Kyle momentarily closed his eyes as the frustration ate at him. “This isn’t going to work.”

“That’s what I said,” she said in heated tones. “Not when we have far more important subjects to discuss.”

“Like what?”

She eyed him as if trying to decide if she should have his IQ tested. “In case you’d forgotten, I could very well be pregnant.”

“We don’t know that yet.” The subject had been keenly on his mind every day since they got back from Dallas, but he wasn’t about to tell her.

“True, I haven’t been tested yet, but—”

“Let’s cross that bridge when we get to it, all right?”

“No,” she said, and he noticed how pale she’d gone. “You don’t want to discuss it because you’re worried sick it might be true.”

“We aren’t going to discuss this subject until we know for sure what we’re dealing with. Why get ourselves all upset over nothing?”

“Upset! Who said I was upset?” she cried.

“I know I’m not!” he shouted back.

Carrie blinked at him several times as if he’d taken her by surprise, and after a moment the hint of a smile caused the corners of her mouth to quiver.

“What’s so all-fired funny?” he demanded, then deeply regretted his lack of patience. She was worried sick and all he could do was berate her, shout at her, when he should have been looking for ways to comfort her.

The humor drained from her eyes, and she stood. “Nothing. It’s just that…oh, Kyle, it was sweet of you to bring dinner, but really I won’t be hungry for ages.”

Her words were a dismissal, but Kyle wasn’t going to leave. He moved out of the chair, walked over to where she was standing by the kitchen counter, and took her in his arms. She came without resisting, as if she too had been waiting for this moment, dreading it yet desperately needing him to hold her.

Kyle kissed her lightly, making sure the contact between them was warm and gentle. She didn’t open her lips to him, but then he hadn’t expected that she would.

Not at first.

So he kissed her again and again, lightly, tenderly, on her temple and cheek. He ran his tongue on the underside of her chin and down her throat, marveling at how soft and silky her skin was and at the primal feminine scent of her.

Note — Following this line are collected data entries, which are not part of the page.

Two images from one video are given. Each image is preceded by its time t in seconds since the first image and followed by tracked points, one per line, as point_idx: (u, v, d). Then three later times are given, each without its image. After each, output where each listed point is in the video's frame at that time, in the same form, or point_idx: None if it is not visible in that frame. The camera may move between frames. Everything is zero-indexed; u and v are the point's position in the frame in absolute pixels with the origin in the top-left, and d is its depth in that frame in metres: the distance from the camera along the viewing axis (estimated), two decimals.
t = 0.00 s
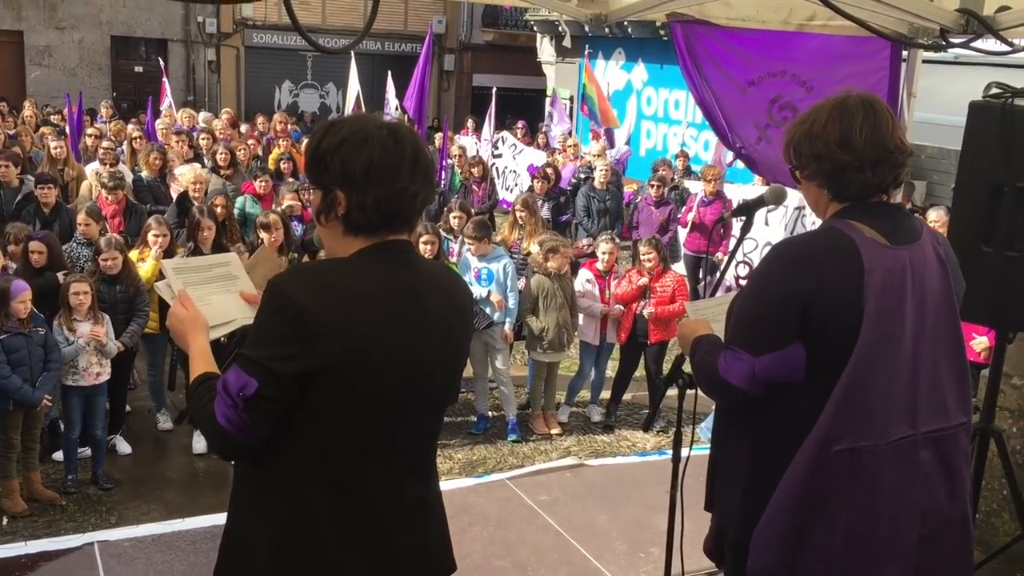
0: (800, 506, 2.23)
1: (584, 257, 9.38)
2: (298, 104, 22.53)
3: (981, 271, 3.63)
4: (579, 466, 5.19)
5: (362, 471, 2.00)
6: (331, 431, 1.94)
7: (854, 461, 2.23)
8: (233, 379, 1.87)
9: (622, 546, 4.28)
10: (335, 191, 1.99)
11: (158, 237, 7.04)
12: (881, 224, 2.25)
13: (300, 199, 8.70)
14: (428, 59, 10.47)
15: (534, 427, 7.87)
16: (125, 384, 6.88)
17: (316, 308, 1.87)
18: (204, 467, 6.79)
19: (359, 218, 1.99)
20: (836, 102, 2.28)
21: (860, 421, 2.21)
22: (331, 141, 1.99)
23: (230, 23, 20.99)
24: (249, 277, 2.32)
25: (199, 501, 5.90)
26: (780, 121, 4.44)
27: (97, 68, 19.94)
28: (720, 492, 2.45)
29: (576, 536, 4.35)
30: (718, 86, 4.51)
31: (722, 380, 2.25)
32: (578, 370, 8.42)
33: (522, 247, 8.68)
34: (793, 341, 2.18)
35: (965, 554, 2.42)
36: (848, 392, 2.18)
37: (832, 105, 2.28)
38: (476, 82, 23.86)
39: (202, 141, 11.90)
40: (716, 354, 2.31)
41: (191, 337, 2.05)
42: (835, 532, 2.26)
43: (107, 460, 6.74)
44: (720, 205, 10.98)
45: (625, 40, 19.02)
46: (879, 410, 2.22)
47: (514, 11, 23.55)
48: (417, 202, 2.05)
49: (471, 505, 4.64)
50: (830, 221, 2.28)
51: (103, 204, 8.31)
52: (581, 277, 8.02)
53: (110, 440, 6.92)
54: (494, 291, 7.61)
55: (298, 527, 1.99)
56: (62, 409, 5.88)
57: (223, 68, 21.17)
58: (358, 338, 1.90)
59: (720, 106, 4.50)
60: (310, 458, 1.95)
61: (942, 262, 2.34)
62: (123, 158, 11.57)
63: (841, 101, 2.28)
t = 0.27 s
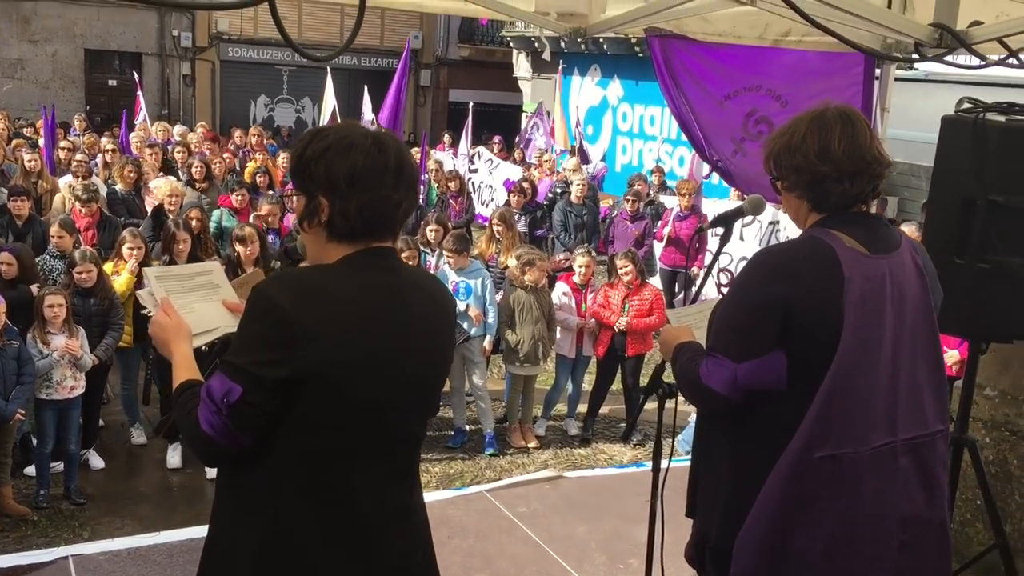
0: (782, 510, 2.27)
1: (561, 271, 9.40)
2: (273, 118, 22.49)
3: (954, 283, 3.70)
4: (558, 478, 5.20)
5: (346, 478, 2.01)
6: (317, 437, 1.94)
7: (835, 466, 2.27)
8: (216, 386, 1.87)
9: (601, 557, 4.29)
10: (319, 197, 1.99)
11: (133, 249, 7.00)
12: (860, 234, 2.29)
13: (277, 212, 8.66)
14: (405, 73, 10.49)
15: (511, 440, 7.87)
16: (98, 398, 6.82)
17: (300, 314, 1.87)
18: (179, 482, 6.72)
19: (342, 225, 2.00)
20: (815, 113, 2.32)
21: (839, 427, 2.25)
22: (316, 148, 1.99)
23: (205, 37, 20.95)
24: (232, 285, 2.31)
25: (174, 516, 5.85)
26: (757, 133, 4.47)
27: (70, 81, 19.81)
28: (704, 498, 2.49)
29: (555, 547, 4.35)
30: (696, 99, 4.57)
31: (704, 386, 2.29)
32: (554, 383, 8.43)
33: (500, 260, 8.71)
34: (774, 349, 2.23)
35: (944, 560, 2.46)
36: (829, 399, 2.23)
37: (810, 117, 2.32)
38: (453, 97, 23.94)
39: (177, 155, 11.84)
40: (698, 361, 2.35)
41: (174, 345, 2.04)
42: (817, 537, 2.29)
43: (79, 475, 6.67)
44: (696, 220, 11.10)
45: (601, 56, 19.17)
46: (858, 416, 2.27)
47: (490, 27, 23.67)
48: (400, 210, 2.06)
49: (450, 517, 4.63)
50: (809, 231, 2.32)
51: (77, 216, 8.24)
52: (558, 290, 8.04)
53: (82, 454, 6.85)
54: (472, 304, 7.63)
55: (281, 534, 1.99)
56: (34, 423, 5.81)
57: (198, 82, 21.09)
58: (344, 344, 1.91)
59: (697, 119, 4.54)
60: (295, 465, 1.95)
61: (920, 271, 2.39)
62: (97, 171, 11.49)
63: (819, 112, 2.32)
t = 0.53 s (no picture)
0: (761, 528, 2.32)
1: (524, 297, 9.41)
2: (232, 145, 22.16)
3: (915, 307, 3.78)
4: (525, 502, 5.18)
5: (326, 491, 1.99)
6: (297, 449, 1.92)
7: (811, 482, 2.32)
8: (196, 397, 1.85)
9: None
10: (301, 210, 1.99)
11: (91, 272, 6.90)
12: (836, 253, 2.35)
13: (240, 235, 8.58)
14: (368, 100, 10.52)
15: (474, 466, 7.84)
16: (54, 424, 6.68)
17: (283, 324, 1.86)
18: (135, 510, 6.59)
19: (324, 237, 1.99)
20: (790, 136, 2.38)
21: (816, 444, 2.30)
22: (298, 161, 1.99)
23: (164, 62, 20.80)
24: (209, 301, 2.29)
25: (131, 544, 5.72)
26: (721, 160, 4.71)
27: (25, 104, 19.52)
28: (681, 515, 2.53)
29: (524, 571, 4.33)
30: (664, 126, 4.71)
31: (683, 403, 2.34)
32: (518, 409, 8.41)
33: (463, 286, 8.73)
34: (752, 366, 2.28)
35: None
36: (806, 415, 2.27)
37: (785, 139, 2.39)
38: (414, 126, 24.01)
39: (135, 179, 11.70)
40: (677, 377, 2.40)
41: (151, 359, 2.02)
42: (794, 554, 2.34)
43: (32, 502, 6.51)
44: (657, 247, 11.19)
45: (562, 86, 19.38)
46: (834, 434, 2.32)
47: (452, 57, 23.83)
48: (382, 223, 2.05)
49: (416, 541, 4.59)
50: (785, 250, 2.38)
51: (33, 239, 8.09)
52: (520, 315, 8.06)
53: (35, 481, 6.69)
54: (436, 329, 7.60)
55: (259, 549, 1.96)
56: None
57: (155, 108, 20.90)
58: (328, 357, 1.90)
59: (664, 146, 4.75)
60: (275, 477, 1.93)
61: (892, 291, 2.45)
62: (52, 194, 11.31)
63: (794, 134, 2.38)
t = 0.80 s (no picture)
0: (756, 529, 2.38)
1: (487, 322, 9.40)
2: (186, 172, 21.81)
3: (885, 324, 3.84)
4: (496, 523, 5.15)
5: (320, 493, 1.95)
6: (295, 449, 1.89)
7: (804, 486, 2.39)
8: (193, 394, 1.81)
9: None
10: (297, 206, 1.96)
11: (47, 294, 6.74)
12: (827, 261, 2.45)
13: (201, 258, 8.48)
14: (329, 126, 10.53)
15: (438, 492, 7.77)
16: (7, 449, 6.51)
17: (281, 321, 1.83)
18: (91, 538, 6.43)
19: (319, 233, 1.96)
20: (778, 144, 2.47)
21: (808, 448, 2.38)
22: (295, 157, 1.98)
23: (118, 88, 20.57)
24: (198, 304, 2.25)
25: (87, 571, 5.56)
26: (692, 180, 4.85)
27: None
28: (673, 520, 2.58)
29: None
30: (638, 148, 4.78)
31: (677, 407, 2.40)
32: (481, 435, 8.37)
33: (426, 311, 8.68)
34: (748, 369, 2.35)
35: None
36: (798, 419, 2.35)
37: (773, 147, 2.47)
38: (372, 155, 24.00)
39: (89, 203, 11.50)
40: (669, 381, 2.46)
41: (142, 359, 1.98)
42: (787, 556, 2.40)
43: None
44: (617, 274, 11.28)
45: (521, 117, 19.54)
46: (824, 438, 2.39)
47: (410, 86, 23.93)
48: (377, 220, 2.02)
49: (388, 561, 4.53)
50: (777, 256, 2.46)
51: None
52: (485, 339, 8.03)
53: None
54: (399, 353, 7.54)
55: (253, 551, 1.93)
56: None
57: (108, 134, 20.60)
58: (329, 354, 1.88)
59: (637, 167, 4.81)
60: (271, 478, 1.90)
61: (879, 298, 2.55)
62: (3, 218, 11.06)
63: (781, 143, 2.47)
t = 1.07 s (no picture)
0: (766, 535, 2.40)
1: (466, 340, 9.37)
2: (156, 193, 21.60)
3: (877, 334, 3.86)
4: (484, 539, 5.11)
5: (340, 499, 1.94)
6: (310, 455, 1.87)
7: (814, 491, 2.42)
8: (212, 399, 1.79)
9: None
10: (315, 211, 1.95)
11: (22, 313, 6.60)
12: (835, 267, 2.51)
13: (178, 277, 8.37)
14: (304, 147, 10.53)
15: (419, 511, 7.70)
16: None
17: (304, 325, 1.83)
18: (68, 561, 6.32)
19: (338, 237, 1.95)
20: (783, 154, 2.53)
21: (817, 454, 2.41)
22: (312, 162, 1.96)
23: (87, 108, 20.38)
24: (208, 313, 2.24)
25: None
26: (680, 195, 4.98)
27: None
28: (681, 527, 2.59)
29: None
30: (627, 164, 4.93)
31: (687, 414, 2.40)
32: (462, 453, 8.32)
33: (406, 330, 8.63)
34: (755, 377, 2.38)
35: None
36: (808, 425, 2.38)
37: (778, 157, 2.53)
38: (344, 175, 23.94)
39: (61, 223, 11.36)
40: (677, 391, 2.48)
41: (156, 366, 1.96)
42: (797, 563, 2.42)
43: None
44: (594, 292, 11.32)
45: (494, 137, 19.61)
46: (832, 444, 2.42)
47: (382, 108, 23.95)
48: (395, 223, 2.02)
49: None
50: (785, 262, 2.52)
51: None
52: (466, 357, 7.96)
53: None
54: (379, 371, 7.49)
55: (270, 559, 1.90)
56: None
57: (77, 154, 20.37)
58: (351, 358, 1.88)
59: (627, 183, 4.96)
60: (290, 486, 1.88)
61: (883, 305, 2.59)
62: None
63: (788, 153, 2.53)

Between kisses he whispered how beautiful she was and with some finagling managed to free her hair so the glorious weight of it spilled into his waiting hands.

After a few moments he felt the tension ease out of her body and she relaxed against him. Taking her by the hand, he walked into the living room, sat on the sofa, and brought her down into his lap.

Kyle wasn’t sure what he intended. One moment they were arguing and the next she was in his arms. It seemed the most appropriate place for her to be. They certainly didn’t have any trouble communicating on the physical level; anything else was a disaster. Kyle figured they could work on the verbal aspects of their relationship later. Just now he had more pressing interests.

He’d been teased and tantalized to the limit of his endurance. No longer. Holding his breath, he slipped his hand beneath her shirt, kneading her breast in a slow, almost hypnotic motion until she sighed and sought his lips.

Kyle gave her his mouth and, using his tongue, gently stroked her own in deeply arousing kisses. Arched as she was against the barrier of the sofa arm, Carrie’s breasts were thrust toward him. He fondled their satin-smooth roundness until her nipples were rigidly extended. Only then did he rasp his
thumb over the apex of her breast and was instantly rewarded by a soft sigh. Instantly the nipple tightened even more and thrust upward.